The only thing that we know for certain with regard to the Covid-19 pandemic, is that we can’t be certain of anything! I am, however, sure that as with all things: this, too, shall pass. But what will our world look like when it is over? If it is ever over. What will be the new “normal”?
Until a short few months ago, it would be considered rude to refuse a handshake upon meeting. In many European cultures, that handshake was accompanied with one or more kisses as standard practice. In addition to all those polite and intentional “contacts”, think for a second about how many accidental contacts you encountered in a day through either not thinking before touching someone else while chatting or through a lack of spatial awareness, accidentally invading another person’s space. And I am certain that very few people washed their hands every 20 minutes for 20 seconds at a time.
It didn’t take very long at all, just a couple of weeks, for “social distancing”, self-isolation, obsessive and thorough hand-washing, and maintaining a 6 foot gap between anyone else in public became the new standard; and, by all accounts, this behaviour change has been effective at doing what it was supposed to do and we are starting to see the flattening of the curve. With the rate of infection slowing, I find myself starting to wonder how many of these new habits will remain the social norm. What habits will stick and which will be forgotten?
I predict we will see that many businesses and schools will permanently adopt some of those temporary measures that have been implemented during this time without seeming to have had a negative effect on productivity. Most notably, I think we will continue the practice of fewer face-to-face meetings, likely fewer meetings in general, less travel, more distance learning opportunities, and a greater acceptance of working from home. We are finally using the technology that has been improving over the last few decades in a way that makes sense for business and learning institutions.
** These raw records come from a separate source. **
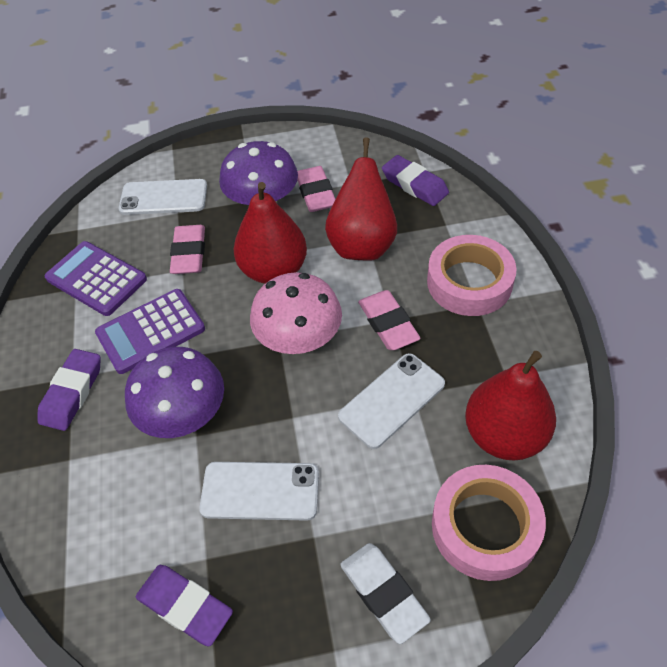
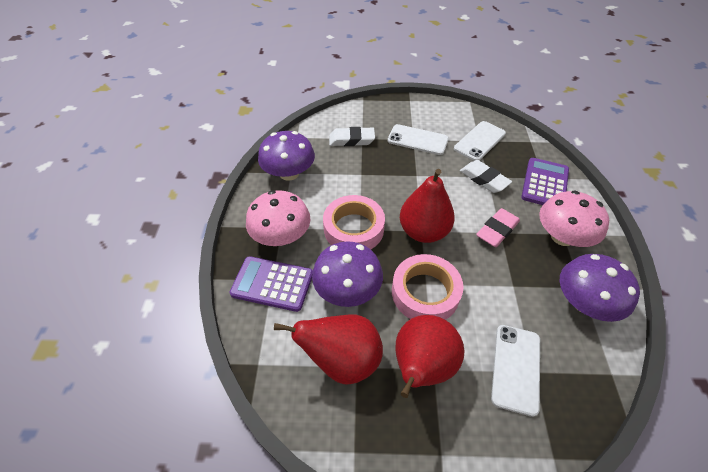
pink eraser: [170,225,205,274] [297,166,335,212] [358,290,421,350] = 3 -> [476,208,520,247] = 1
pink mushroom: [250,272,342,354] = 1 -> [246,190,310,246] [539,190,609,247] = 2
purple eraser: [37,349,101,431] [136,565,233,646] [382,155,449,206] = 3 -> none = 0
purple mushroom: [125,347,224,438] [219,141,298,205] = 2 -> [258,131,315,181] [312,241,383,307] [560,254,640,322] = 3
white eraser: [340,543,431,644] = 1 -> [329,127,375,146] [460,160,512,193] = 2

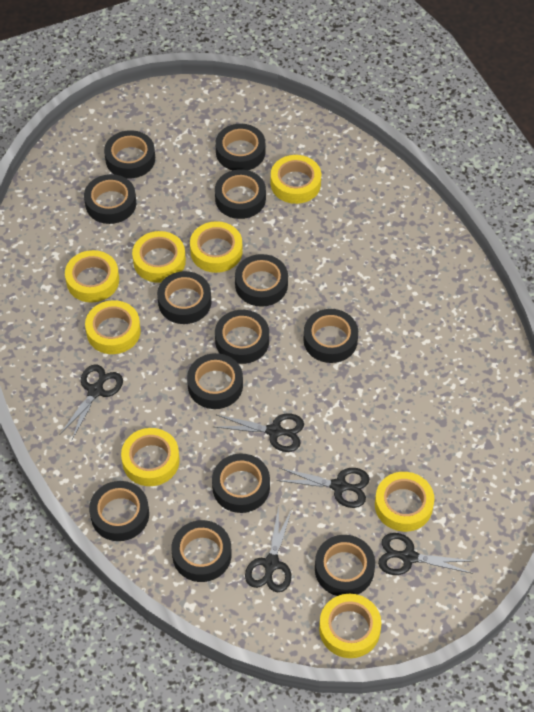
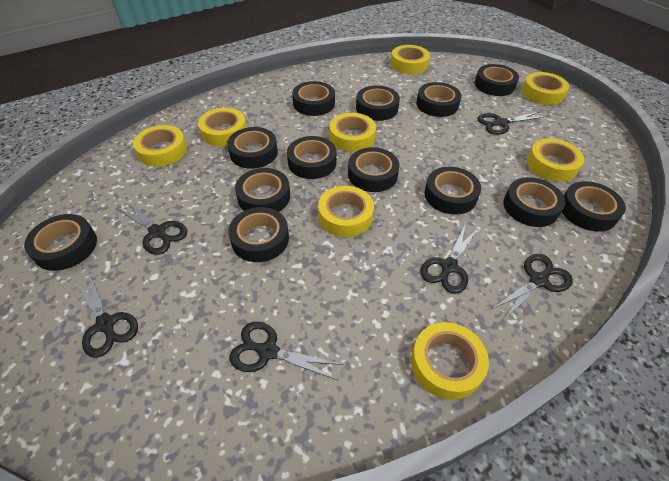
black scissors: [60,365,123,439] [216,414,304,452] [245,506,292,592] [276,468,370,508] [378,533,473,575] = 5 -> [75,272,138,358] [117,199,187,255] [229,322,344,381] [420,223,479,294] [477,112,546,135] [492,254,573,321] = 6

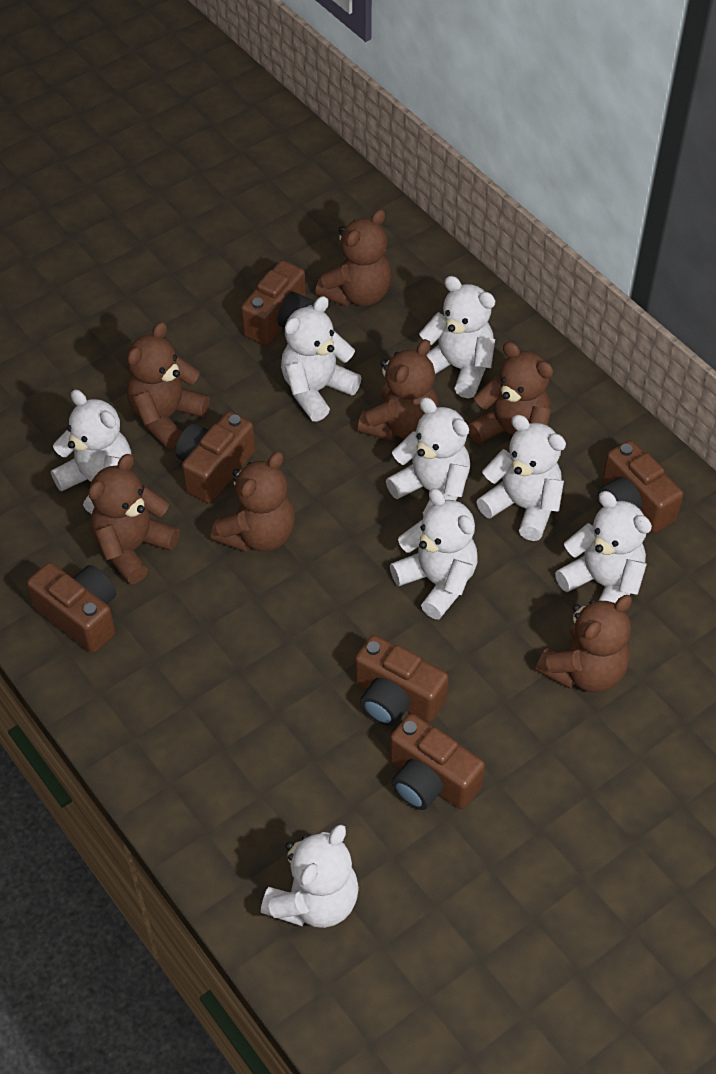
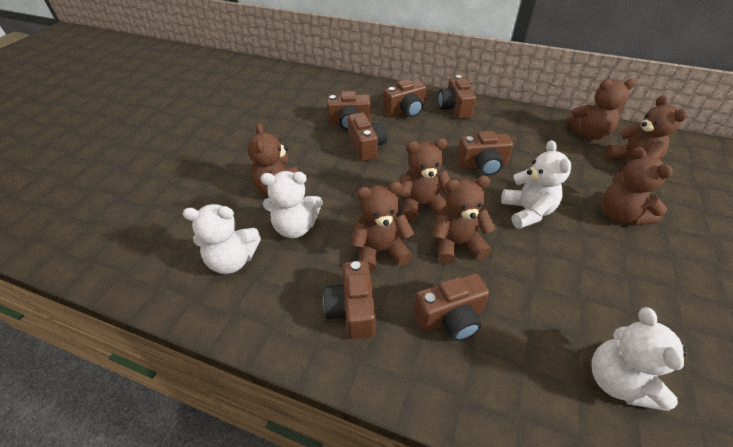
brown camera: [27,562,116,653] [175,412,255,503] [241,260,315,345] [355,635,449,726] [390,714,485,810] [598,440,683,533] = 6 -> [323,261,376,339] [327,91,371,131] [348,113,387,161] [383,79,426,117] [413,273,489,341] [438,75,476,119] [457,131,513,176] = 7
white teddy bear: [51,390,131,514] [261,824,359,928] [281,296,361,422] [386,397,470,516] [390,488,478,619] [419,276,495,398] [477,415,566,541] [555,491,652,603] = 8 -> [183,204,261,274] [260,171,323,238] [501,140,571,229] [592,307,687,411] = 4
Moving away from businesses and schools, I expect we will also see lasting changes in our personal lifestyles. Which direction will it go? Many people set a weight loss goal at the beginning of the year, but now we are joking about the “Covid 19 [lbs gained during our social isolation]”. The trend has shifted towards comfort foods and increased alcohol consumption. When life returns to “normal” will we continue to prioritize our comfort habits picked up during a crisis, or will we resume striving for a healthier lifestyle? What habits have you adopted during this time, and do you feel they were taken up as a temporary coping mechanism, or have your priorities changed long term? Will those habits be hard to break?
We are starting to hear that social distancing may be the way of the future, at least in the near future. I personally dislike the term “social distancing” as it suggests a social disconnect that I am not feeling during this time. I prefer to think of it as “spatial or physical distancing”. It is my hope that, out of all the behaviour changes we have adopted during this pandemic, that “social distancing” fades quickly. We can maintain a healthy physical distance, yet strengthen and nurture those close social connections. As a self-proclaimed introvert, I must admit I have, somewhat, welcomed the peace and quiet of this period, but I have also realized how much I miss and crave the joy and fun of really connecting with people for longer than a 30 minute Zoom meeting.
Here is what I hope we have learned and continue to practice long after the world “reopens”:
o Increased empathy: tough decisions have had to be made across a wide variety of industries over the last month, and I am happy to observe that the majority of these decisions have been executed with greater understanding, transparency and kindness than I was used to seeing in the past.
o Renewed appreciation of family: and I include this in the wider sense of a shift from “Me” to “We”. Our blinkers have been removed, and we are now more aware of the health of the community as a whole - we want them to be safe and well.
o Respect of people’s space and time: we are “seeing” each other with greater clarity than before. Currently we are being more intentionally aware just in case the other person has the “virus”, but I hope this will stick in a more meaningful way of “ I see you and I am aware of you and I want to give you as much space as you want”. Maybe we will even see fewer car accidents from our heightened awareness and decreased need to rush everywhere.
o Showing appreciation: I am filled with hope when I hear the outburst of community applause each evening in appreciation of all our healthcare and essential workers, buildings lit up with hearts or messages of community and love, neighbours coming together to play music together from their balconies or doorsteps. I sincerely hope that this appreciation of others continues long-term.
So, what are your thoughts on all this? Will the “Covid-bump” permanently replace hugs, handshakes, and kisses? Will we continue to be more respectful of people’s space? Throughout this crisis, what is the ONE habit, realization, or behaviour change that has meant the most to you and will you commit to nurturing that in our post-Covid world?